## GOAL OF THE EXERCISE
Each line of the material below is to be checked for "scroll"; the number of matching lines is the only output expected.

## EXTRACTED ENTRIES
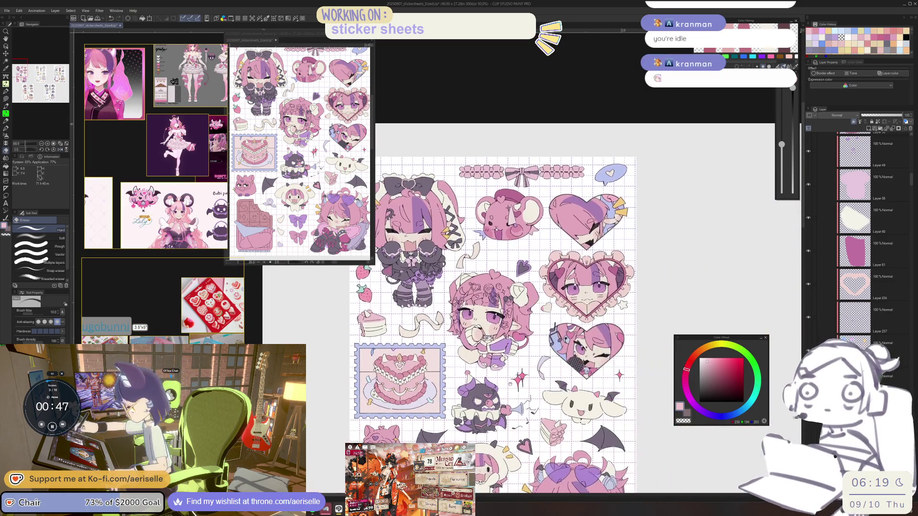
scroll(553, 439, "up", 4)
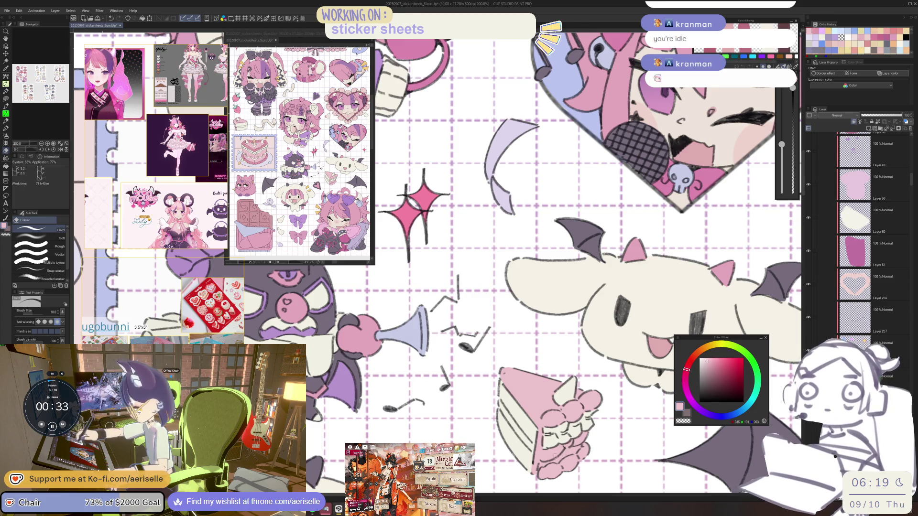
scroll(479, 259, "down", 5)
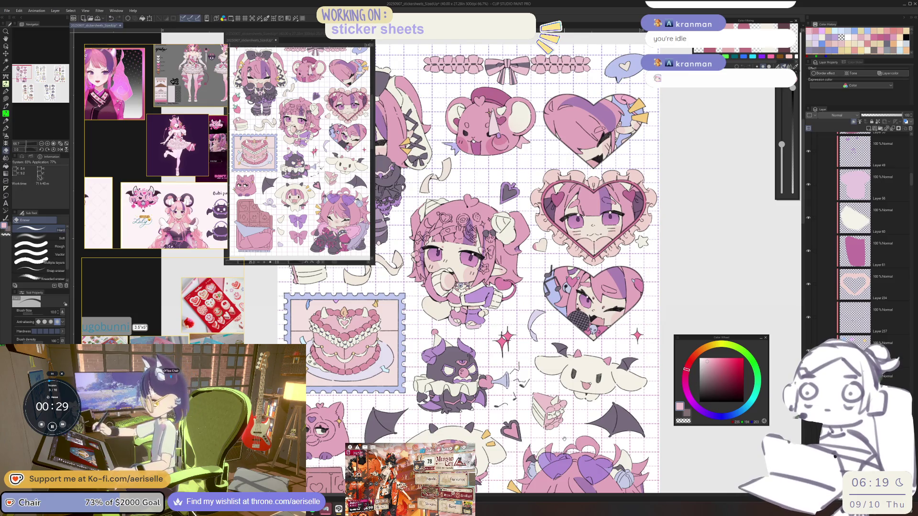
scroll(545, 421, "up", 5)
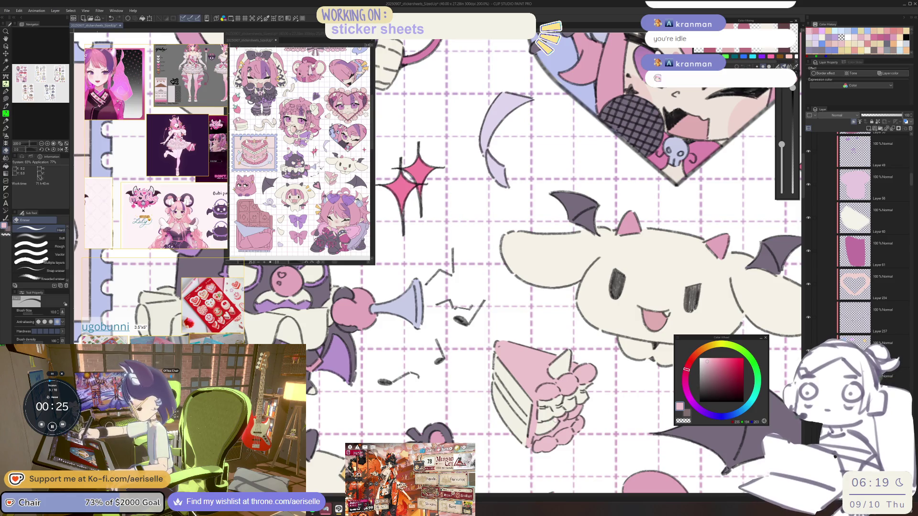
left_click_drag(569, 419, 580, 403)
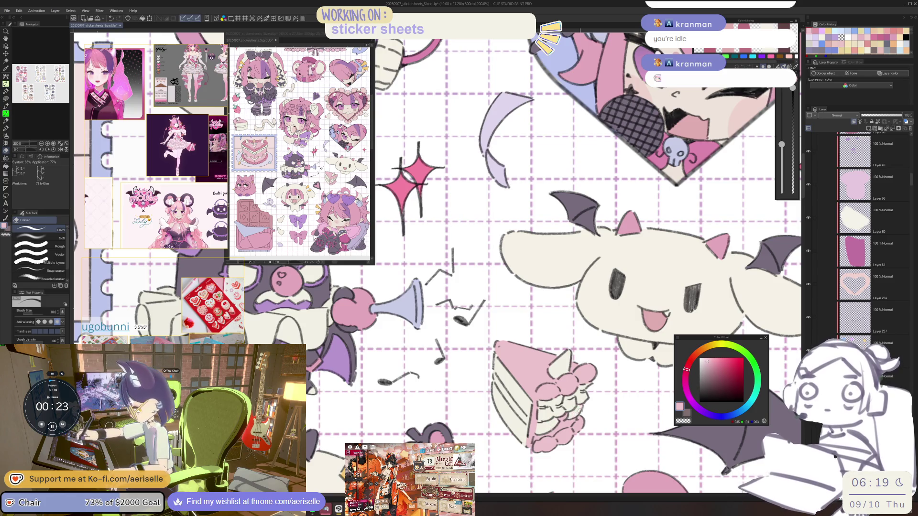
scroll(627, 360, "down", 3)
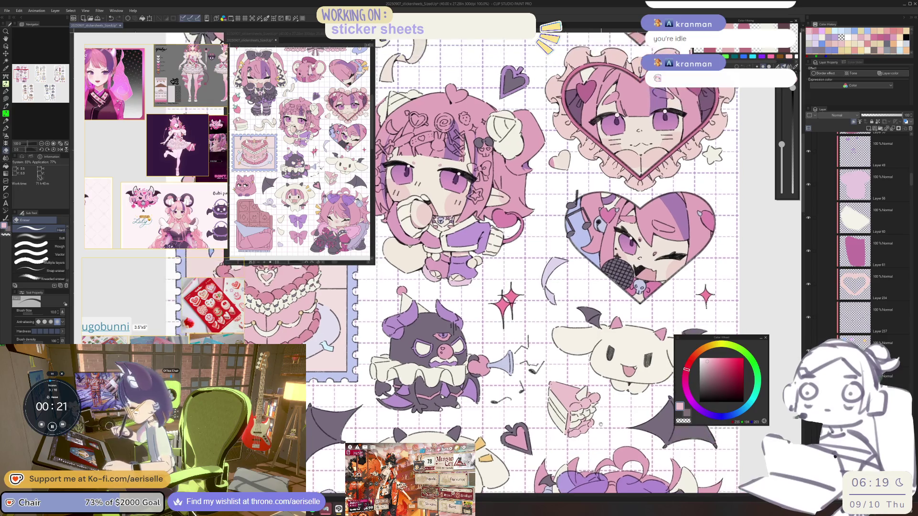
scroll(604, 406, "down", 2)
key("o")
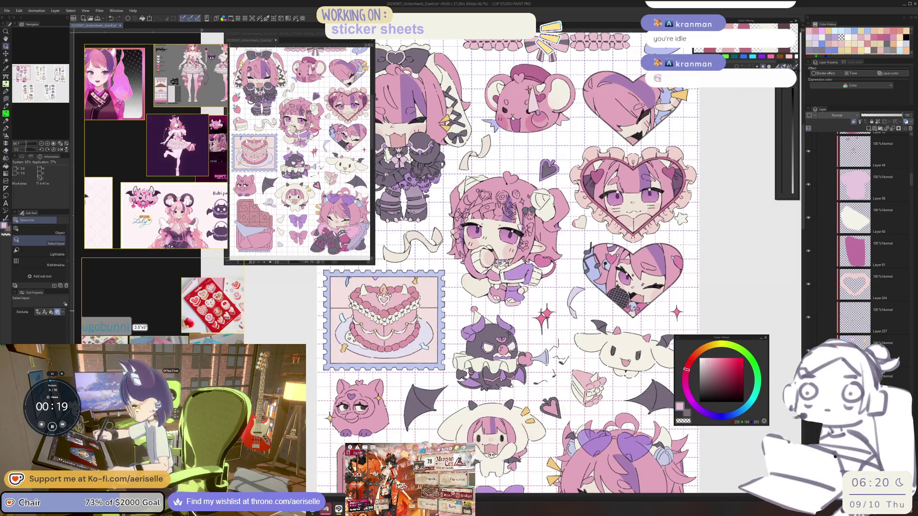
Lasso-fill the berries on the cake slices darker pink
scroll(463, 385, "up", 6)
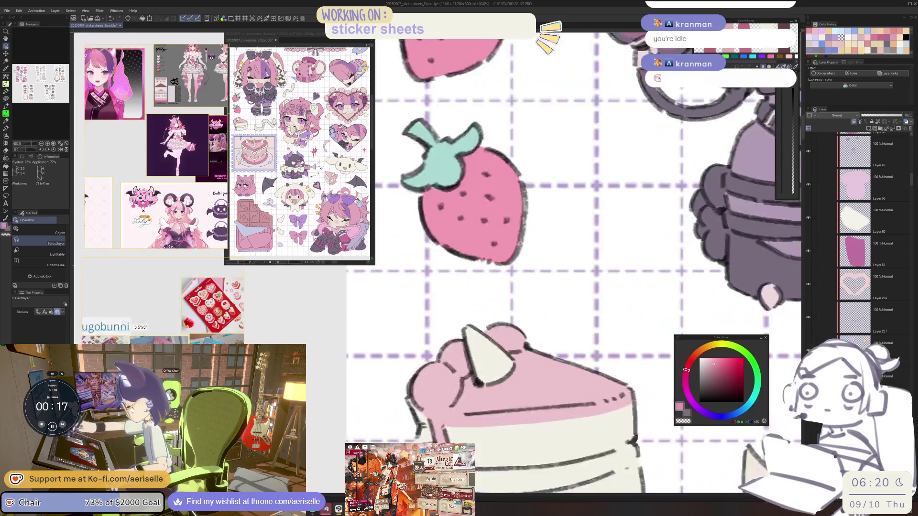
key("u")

## TASK RESULT
6